### 課題一覧
a – 以下の本文について、次の問いに答えてください。
(i) 生産コストの約半分を占めるのは何の費用ですか。
(ii) 23年度第1四半期に行われた緊急補填は1トン当たりいくらですか。
(iii) 大豆油かすの価格は現在いくらになっていますか。
b – 以下の本文から、「ここにきて1㌴6㌦台で推移し」で始まり「りきれない大きな要因である。」までの部分をそのまま書き写してください。
━━ 文書抜粋 ━━
乳滴/2023年8月20日号
のしかかる円安傾向
![乳滴](image/nyuteki03.png)
生産者乳価の引き上げによっても、なお、生産コストをカバーできず、離農加速などの、非常(異常)事態が続いている。あらゆる生産コストが上昇する中でコストの約半分を占める飼料費(配合・粗飼料)が急騰。これが経営を苦しめている。
配合飼料対策として、政府も予備費や補正予算を活用しながら必死に財源を確保し対応してきた。直近、23年度第1四半期以降の対策としては、飼料コストの急増を段階的に抑制する「新たな特例」を制度内に設け、第1四半期には1㌧当たり7050円の緊急補填が行われた(既報)。
しかし、配合飼料の工場渡し価格は1㌧約10万円と20年9月の約6万5
千円に比べて約1.5倍。補填金や特別交付金後の(実質)生産者負担額についても右肩上がりの上昇が止まらず、21年1~3月期に比べると、直近の23年4~6月期は1㌧当たり1万7550円も上昇している。
ここにきて1㌴6㌦台で推移していた主原料のシカゴのとうもろこし価格が8月に入り5㌦割れ。20年度以降300㌦(1ショート㌧)程度で推移してきた大豆油かすは400~450㌦。海上運賃も急騰前以前に戻りつつある。しかし、為替が再び140円台の円安傾向に戻り、このことが価格が下がりきれない大きな要因である。
━━━
━━ 提供された記録 ━━
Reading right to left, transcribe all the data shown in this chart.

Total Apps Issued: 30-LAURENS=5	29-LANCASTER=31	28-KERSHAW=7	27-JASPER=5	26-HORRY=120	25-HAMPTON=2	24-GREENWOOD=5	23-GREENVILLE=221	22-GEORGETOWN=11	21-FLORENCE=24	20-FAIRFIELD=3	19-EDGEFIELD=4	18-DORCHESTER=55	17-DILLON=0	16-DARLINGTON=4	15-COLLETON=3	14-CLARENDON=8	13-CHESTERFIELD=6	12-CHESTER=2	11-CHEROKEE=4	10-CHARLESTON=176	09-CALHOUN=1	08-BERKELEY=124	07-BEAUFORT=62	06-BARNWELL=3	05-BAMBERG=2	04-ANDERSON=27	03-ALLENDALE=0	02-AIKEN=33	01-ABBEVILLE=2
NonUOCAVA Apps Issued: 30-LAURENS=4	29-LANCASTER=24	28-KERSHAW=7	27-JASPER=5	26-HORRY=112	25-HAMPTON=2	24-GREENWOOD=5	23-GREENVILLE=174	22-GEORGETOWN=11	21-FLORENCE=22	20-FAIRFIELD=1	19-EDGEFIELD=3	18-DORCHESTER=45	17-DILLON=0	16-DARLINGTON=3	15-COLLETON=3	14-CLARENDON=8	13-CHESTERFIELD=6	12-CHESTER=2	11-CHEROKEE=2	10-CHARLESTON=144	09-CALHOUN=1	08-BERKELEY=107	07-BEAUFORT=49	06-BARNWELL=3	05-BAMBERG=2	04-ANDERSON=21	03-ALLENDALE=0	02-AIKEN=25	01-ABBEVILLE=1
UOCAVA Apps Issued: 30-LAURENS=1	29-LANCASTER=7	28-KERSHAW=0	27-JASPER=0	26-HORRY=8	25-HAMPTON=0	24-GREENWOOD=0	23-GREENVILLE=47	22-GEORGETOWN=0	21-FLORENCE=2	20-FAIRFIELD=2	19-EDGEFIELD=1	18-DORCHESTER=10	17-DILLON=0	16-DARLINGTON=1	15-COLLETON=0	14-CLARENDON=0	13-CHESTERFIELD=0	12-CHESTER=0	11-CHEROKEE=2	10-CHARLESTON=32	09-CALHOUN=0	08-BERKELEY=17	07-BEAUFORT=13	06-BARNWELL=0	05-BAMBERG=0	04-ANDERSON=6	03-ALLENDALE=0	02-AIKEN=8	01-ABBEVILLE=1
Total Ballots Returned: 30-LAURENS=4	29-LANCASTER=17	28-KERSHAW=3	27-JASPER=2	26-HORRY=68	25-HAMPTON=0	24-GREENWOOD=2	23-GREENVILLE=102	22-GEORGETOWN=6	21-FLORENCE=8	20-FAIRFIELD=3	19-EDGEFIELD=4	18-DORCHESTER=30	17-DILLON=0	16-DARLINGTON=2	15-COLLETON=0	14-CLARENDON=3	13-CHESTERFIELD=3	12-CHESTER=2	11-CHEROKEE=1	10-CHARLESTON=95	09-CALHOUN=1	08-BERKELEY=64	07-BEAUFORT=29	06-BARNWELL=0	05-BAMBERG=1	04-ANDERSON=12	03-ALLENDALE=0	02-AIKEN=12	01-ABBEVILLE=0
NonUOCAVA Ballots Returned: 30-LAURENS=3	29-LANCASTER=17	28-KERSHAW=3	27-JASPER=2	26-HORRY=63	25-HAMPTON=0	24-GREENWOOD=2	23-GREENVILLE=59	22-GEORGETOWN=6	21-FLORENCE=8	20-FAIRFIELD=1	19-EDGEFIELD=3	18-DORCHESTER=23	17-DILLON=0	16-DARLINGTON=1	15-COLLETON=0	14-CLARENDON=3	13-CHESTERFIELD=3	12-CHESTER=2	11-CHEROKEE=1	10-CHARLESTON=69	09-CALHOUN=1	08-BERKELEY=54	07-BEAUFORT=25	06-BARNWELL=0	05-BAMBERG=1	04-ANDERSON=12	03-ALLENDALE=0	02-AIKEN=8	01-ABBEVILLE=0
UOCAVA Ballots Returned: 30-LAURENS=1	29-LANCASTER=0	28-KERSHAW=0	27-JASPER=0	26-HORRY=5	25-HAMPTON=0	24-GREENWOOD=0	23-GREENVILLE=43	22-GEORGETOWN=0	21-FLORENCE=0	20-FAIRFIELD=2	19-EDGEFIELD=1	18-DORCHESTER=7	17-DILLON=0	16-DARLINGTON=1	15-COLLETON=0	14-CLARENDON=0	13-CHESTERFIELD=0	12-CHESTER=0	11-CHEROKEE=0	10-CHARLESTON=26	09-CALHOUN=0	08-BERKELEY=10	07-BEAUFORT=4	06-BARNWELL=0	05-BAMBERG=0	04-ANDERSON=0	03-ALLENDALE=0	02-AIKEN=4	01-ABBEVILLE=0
━━━
### 課題別の解答
a –
(i) 飼料費(配合・粗飼料)
(ii) 7050円
(iii) 400~450ドル

b –
ここにきて1㌴6㌦台で推移していた主原料のシカゴのとうもろこし価格が8月に入り5㌦割れ。20年度以降300㌦(1ショート㌧)程度で推移してきた大豆油かすは400~450㌦。海上運賃も急騰前以前に戻りつつある。しかし、為替が再び140円台の円安傾向に戻り、このことが価格が下がりきれない大きな要因である。